◆ Description of the task ◆
Among the entries below, please show each line that carries the word "papernest".

^^^^

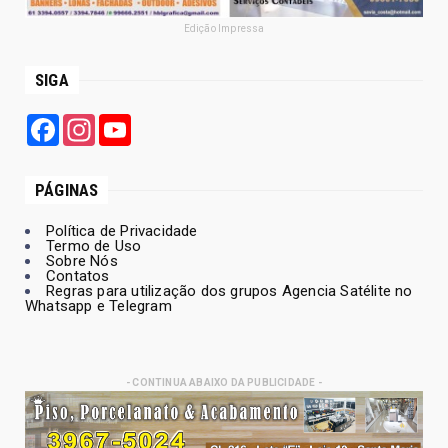
Edição Impressa
SIGA
Facebook
Instagram
YouTube
PÁGINAS
Política de Privacidade
Termo de Uso
Sobre Nós
Contatos
Regras para utilização dos grupos Agencia Satélite no
Whatsapp e Telegram
- CONTINUA ABAIXO DA PUBLICIDADE -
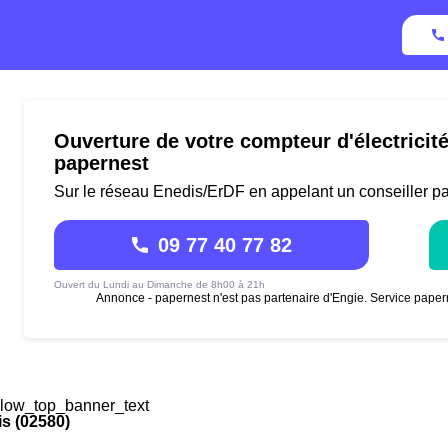
Ouverture de votre compteur d'électricit
papernest
Sur le réseau Enedis/ErDF en appelant un conseiller p
09 77 40 77 82
Ouvert du Lundi au Dimanche de 8h00 à 21h
Annonce - papernest n'est pas partenaire d'Engie. Service paper
low_top_banner_text
s (02580)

^^^^

◆ Task response ◆
papernest
Annonce - papernest n'est pas partenaire d'Engie. Service paper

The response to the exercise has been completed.